We both looked forward to Claire’s visits enormously. She was always bright, positive, calm, sympathetic and empathetic. She made us both feel very much at ease, but she also didn’t pull any punches. If there was something serious she had to say, she said it, but with a care and desire to support.
For me she could not have been more supportive. Her ability to arrange things was invaluable. For instance – Barb was provided with a wheelchair and a wheeled walking frame, then later pressure socks, and a special cushion. There was a bed aid, too, to help her get in and out of bed (which turned out not to be very useful but even that was speedily removed). When Claire organised things, they arrived within a day or so and if there was something we no longer needed, it was taken away so our home wasn’t cluttered. This all made Barb’s life that little bit easier.

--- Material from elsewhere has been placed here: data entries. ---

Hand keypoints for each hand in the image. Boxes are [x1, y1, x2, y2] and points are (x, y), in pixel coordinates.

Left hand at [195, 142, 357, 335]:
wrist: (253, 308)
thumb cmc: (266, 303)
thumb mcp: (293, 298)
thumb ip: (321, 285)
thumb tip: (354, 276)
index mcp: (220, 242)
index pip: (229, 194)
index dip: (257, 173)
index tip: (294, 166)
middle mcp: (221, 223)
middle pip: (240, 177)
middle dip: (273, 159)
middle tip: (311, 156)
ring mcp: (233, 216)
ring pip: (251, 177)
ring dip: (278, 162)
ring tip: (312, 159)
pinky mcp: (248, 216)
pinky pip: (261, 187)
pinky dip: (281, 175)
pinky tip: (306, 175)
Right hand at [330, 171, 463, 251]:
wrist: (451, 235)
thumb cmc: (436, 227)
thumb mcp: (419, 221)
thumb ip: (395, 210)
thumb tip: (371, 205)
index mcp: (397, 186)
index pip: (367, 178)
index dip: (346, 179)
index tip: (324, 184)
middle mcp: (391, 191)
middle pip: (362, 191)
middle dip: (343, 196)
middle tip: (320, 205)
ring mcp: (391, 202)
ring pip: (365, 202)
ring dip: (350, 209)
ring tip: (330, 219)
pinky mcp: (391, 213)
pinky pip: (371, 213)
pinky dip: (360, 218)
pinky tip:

Claire always kept me fully informed with her view of immediate issues and her opinion of the medium-term prognosis. Two weeks before Barb died, Claire told me that I should expect the end in weeks, not months, and she was right.
The Monday before Barb died, Claire suggested that we should have a Hospice at Home Carer. It would help Barb and help me. She put that in place on the same day, and that enabled me to sleep well for the first time in many months.
It is not an exaggeration to claim she was a ray of sunshine in a very dark storm, but always edged with reality.